_TASK PROMPT_. Copy every line of the records below, keeping each one unchanged and in its original order.
INPUT DATA Block Start
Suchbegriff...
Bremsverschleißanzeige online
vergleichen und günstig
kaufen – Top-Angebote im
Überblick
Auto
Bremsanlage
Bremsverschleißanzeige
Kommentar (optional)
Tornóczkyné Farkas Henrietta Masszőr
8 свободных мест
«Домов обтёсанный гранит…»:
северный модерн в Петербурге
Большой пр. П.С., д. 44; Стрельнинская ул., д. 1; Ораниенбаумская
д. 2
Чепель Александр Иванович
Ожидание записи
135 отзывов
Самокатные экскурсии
INPUT DATA Block End
_TASK SOLUTION_.
Suchbegriff...
Bremsverschleißanzeige online
vergleichen und günstig
kaufen – Top-Angebote im
Überblick
Auto
Bremsanlage
Bremsverschleißanzeige
Kommentar (optional)
Tornóczkyné Farkas Henrietta Masszőr
8 свободных мест
«Домов обтёсанный гранит…»:
северный модерн в Петербурге
Большой пр. П.С., д. 44; Стрельнинская ул., д. 1; Ораниенбаумская
д. 2
Чепель Александр Иванович
Ожидание записи
135 отзывов
Самокатные экскурсии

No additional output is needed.